--- EXERCISE BRIEF ---
Only lines containing the word "Punjab" belong in the answer; copy each one from the records.

--- PROVIDED ENTRIES ---
====

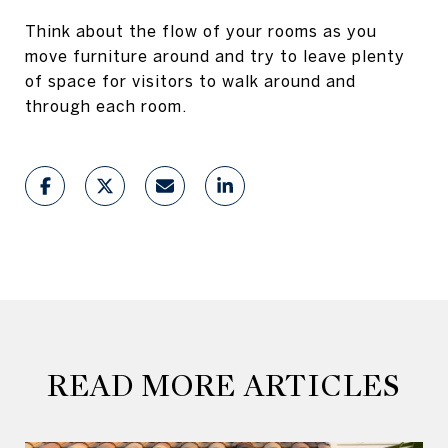
Think about the flow of your rooms as you
move furniture around and try to leave plenty
of space for visitors to walk around and
through each room.
READ MORE ARTICLES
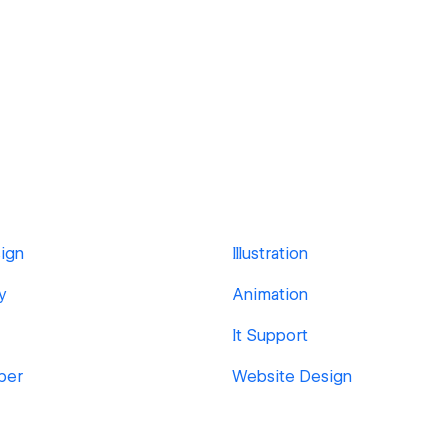
ign
Illustration
y
Animation
It Support
per
Website Design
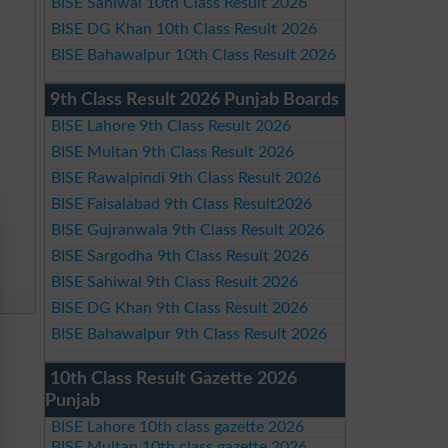
BISE Sahiwal 10th Class Result 2026
BISE DG Khan 10th Class Result 2026
BISE Bahawalpur 10th Class Result 2026
9th Class Result 2026 Punjab Boards
BISE Lahore 9th Class Result 2026
BISE Multan 9th Class Result 2026
BISE Rawalpindi 9th Class Result 2026
BISE Faisalabad 9th Class Result2026
BISE Gujranwala 9th Class Result 2026
BISE Sargodha 9th Class Result 2026
BISE Sahiwal 9th Class Result 2026
BISE DG Khan 9th Class Result 2026
BISE Bahawalpur 9th Class Result 2026
10th Class Result Gazette 2026
Punjab
BISE Lahore 10th class gazette 2026
BISE Multan 10th class gazette 2026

====

--- SOLUTION FOR THIS PROBLEM ---
9th Class Result 2026 Punjab Boards
Punjab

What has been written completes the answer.